I.e. we want to maximize the length of a sum of vectors, under the restriction that for every vector we must use either the vector itself or $(-1)$ times this vector.
This came from some application and I was asked whether I knew how to obtain a solution some time ago. I didn't see an efficient algorithm and since the number of vectors typically was sufficiently small, it could be solved by simply going through all possibilities.
I thought about it again, today. And the problem really looks like there might be a nice efficient algorithm to solve it - at least better than $\Theta(2^n)$.
Still not being able to find one, I wanted to ask whether someone here could figure out a neat solution!

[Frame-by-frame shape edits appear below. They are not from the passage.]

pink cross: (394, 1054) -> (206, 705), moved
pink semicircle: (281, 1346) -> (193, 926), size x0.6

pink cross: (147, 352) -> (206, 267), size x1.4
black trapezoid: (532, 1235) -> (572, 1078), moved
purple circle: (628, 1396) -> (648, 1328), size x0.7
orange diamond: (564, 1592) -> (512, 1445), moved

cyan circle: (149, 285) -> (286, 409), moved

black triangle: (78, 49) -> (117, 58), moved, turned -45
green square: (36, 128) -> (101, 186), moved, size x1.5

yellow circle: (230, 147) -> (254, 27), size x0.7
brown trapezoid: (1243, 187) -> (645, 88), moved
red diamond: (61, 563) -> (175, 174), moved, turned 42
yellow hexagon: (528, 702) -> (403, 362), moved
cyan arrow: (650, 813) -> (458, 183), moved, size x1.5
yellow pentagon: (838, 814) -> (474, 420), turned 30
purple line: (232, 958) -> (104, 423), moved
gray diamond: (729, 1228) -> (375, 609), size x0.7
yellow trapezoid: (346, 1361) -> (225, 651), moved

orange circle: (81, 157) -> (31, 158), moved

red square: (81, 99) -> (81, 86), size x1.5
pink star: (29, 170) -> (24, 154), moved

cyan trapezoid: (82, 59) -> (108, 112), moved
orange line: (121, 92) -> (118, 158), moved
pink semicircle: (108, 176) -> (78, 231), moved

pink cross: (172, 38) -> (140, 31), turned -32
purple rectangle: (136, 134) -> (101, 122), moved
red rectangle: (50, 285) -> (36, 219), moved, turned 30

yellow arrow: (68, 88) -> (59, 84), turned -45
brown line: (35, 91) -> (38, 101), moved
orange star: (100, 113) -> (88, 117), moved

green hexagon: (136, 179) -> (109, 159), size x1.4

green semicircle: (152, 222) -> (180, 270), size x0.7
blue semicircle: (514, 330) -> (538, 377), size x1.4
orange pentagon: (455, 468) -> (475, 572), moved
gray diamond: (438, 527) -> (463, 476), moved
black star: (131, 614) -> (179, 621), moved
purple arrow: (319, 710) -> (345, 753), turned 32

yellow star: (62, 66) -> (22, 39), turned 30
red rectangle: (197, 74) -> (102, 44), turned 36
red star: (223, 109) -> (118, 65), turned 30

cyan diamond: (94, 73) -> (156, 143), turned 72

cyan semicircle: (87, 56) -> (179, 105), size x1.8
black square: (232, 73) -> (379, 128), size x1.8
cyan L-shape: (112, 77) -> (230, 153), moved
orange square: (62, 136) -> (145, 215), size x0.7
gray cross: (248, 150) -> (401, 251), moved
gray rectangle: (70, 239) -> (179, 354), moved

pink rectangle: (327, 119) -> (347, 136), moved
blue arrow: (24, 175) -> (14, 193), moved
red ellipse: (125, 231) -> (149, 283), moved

Something that doesn't work:
- Order the vectors by length: $|v_1|\ge |v_2|\ge \dots \ge |v_n|$
- Having found a maximal vector-combination $v = \sum \pm v_i$ from $v_1, \, v_2, \, \ldots, \, v_k$, choose the sign of $v_{k+1}$ so that it maximizes the length of $v \pm v_{k+1}$.
A counterexample is given by $\begin{pmatrix} 3\\ 2\end{pmatrix},\, \begin{pmatrix} -2\\ 3\end{pmatrix},\, \begin{pmatrix} 2\\ 3\end{pmatrix}$. Combining the first two vectors we get $\begin{pmatrix} 1\\ 5\end{pmatrix} \quad \text{or}\quad \begin{pmatrix} 5\\ -1\end{pmatrix}$ both of which have the same length. However, if we choose the first combination we can get $\begin{pmatrix} 3\\ 8\end{pmatrix}$ whereas for the second combination $\begin{pmatrix} 7\\ 2\end{pmatrix}$ is the best we can do.
Feel free to share your thoughts! Thanks. =)